About how I’m worried about Nolan participating in the Adaptive Sports League’s whiffle ball season in April and May. He did a fantastic job during an abbreviated soccer season, but I’m not sure that will be the case with a new sport.
About how I wish I could just watch him play and enjoy the experience like his teammates’ parents can, but the only way he can participate is if I attend practices and games with him.
About how I’m worried that he won’t want to use the men’s locker room when his team plays at a rival high school and he’ll have an accident.

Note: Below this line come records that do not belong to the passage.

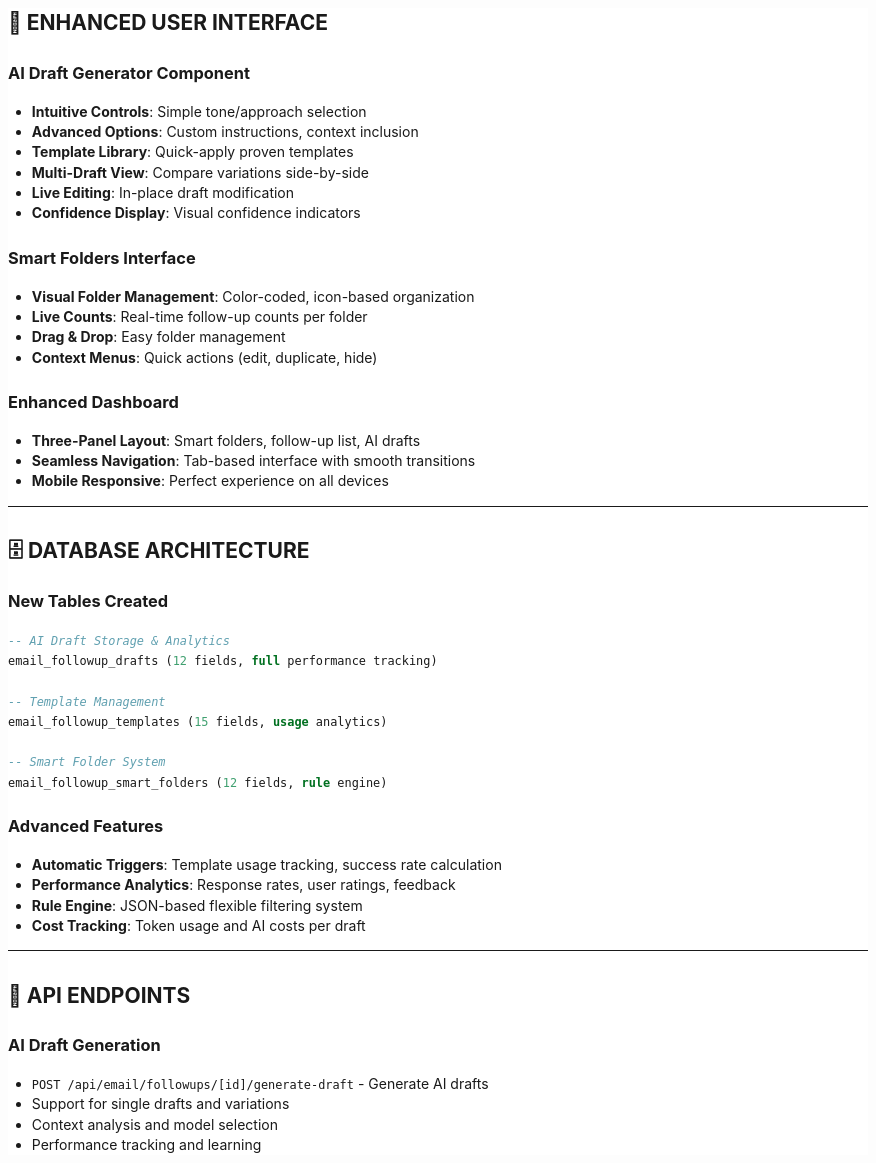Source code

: 
## 🎨 **ENHANCED USER INTERFACE**

### **AI Draft Generator Component**
- **Intuitive Controls**: Simple tone/approach selection
- **Advanced Options**: Custom instructions, context inclusion
- **Template Library**: Quick-apply proven templates
- **Multi-Draft View**: Compare variations side-by-side
- **Live Editing**: In-place draft modification
- **Confidence Display**: Visual confidence indicators

### **Smart Folders Interface**
- **Visual Folder Management**: Color-coded, icon-based organization
- **Live Counts**: Real-time follow-up counts per folder
- **Drag & Drop**: Easy folder management
- **Context Menus**: Quick actions (edit, duplicate, hide)

### **Enhanced Dashboard**
- **Three-Panel Layout**: Smart folders, follow-up list, AI drafts
- **Seamless Navigation**: Tab-based interface with smooth transitions
- **Mobile Responsive**: Perfect experience on all devices

---

## 🗄️ **DATABASE ARCHITECTURE**

### **New Tables Created**
```sql
-- AI Draft Storage & Analytics
email_followup_drafts (12 fields, full performance tracking)

-- Template Management
email_followup_templates (15 fields, usage analytics)

-- Smart Folder System
email_followup_smart_folders (12 fields, rule engine)
```

### **Advanced Features**
- **Automatic Triggers**: Template usage tracking, success rate calculation
- **Performance Analytics**: Response rates, user ratings, feedback
- **Rule Engine**: JSON-based flexible filtering system
- **Cost Tracking**: Token usage and AI costs per draft

---

## 🔌 **API ENDPOINTS**

### **AI Draft Generation**
- `POST /api/email/followups/[id]/generate-draft` - Generate AI drafts
- Support for single drafts and variations
- Context analysis and model selection
- Performance tracking and learning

About how I still was steamed over the fact I’d driven an hour two Friday evenings ago to a small town in southeastern Minnesota to pick up a stack of LIFE Magazines from the early 1960s that I swear, even without knowing for certain, included one worth a handsome sum, only to have the seller, who’d been stonewalling me for weeks but promised that I could have them for free, not be home or answer my texts.
About how I was upset at myself for inadvertently breaking the mallet for a drum we’d bought Nolan last Christmas.
About how I still was feeling the effects of working late the previous Wednesday.
Generally, about how I’d let life, a life I should be used to after all these years, get the better of me.
Cindy listened to me for several minutes as I told her everything that had been weighing on me, and I think we both felt better.
Our posts are meant to inform and entertain, but there are times when they are meant to convey a message. What I hope anyone who reads this post takes from it is, words matter. Think about what the ramifications of what you’re on the verge of blurting out might be. Take a deep breath. Take 50 deep breaths. Drop and give someone 20. Walk around the block. Walk to the other side of the town or city where you live – whatever it takes.
Just as important, seek out someone to talk to before you reach your breaking point. Share what’s on your mind with your spouse, a parent, a sibling, Uncle Ted, your fishing buddy, or even the guy or woman who lives down the block and always smiles and takes a few moments to chat when you pass his or her house. There is someone who is always willing to listen.
I’ve gotten a little better about not allowing my emotions to boil over, but I can see there still is ample room for improvement. Hopefully I can reach a point where all you’re reading about is Nolan as he takes steps toward adulthood, or finding out a little more about who Cindy and I are.
Those are the types of stories I enjoy sharing. But sometimes cautionary tales such as this one are beneficial, too.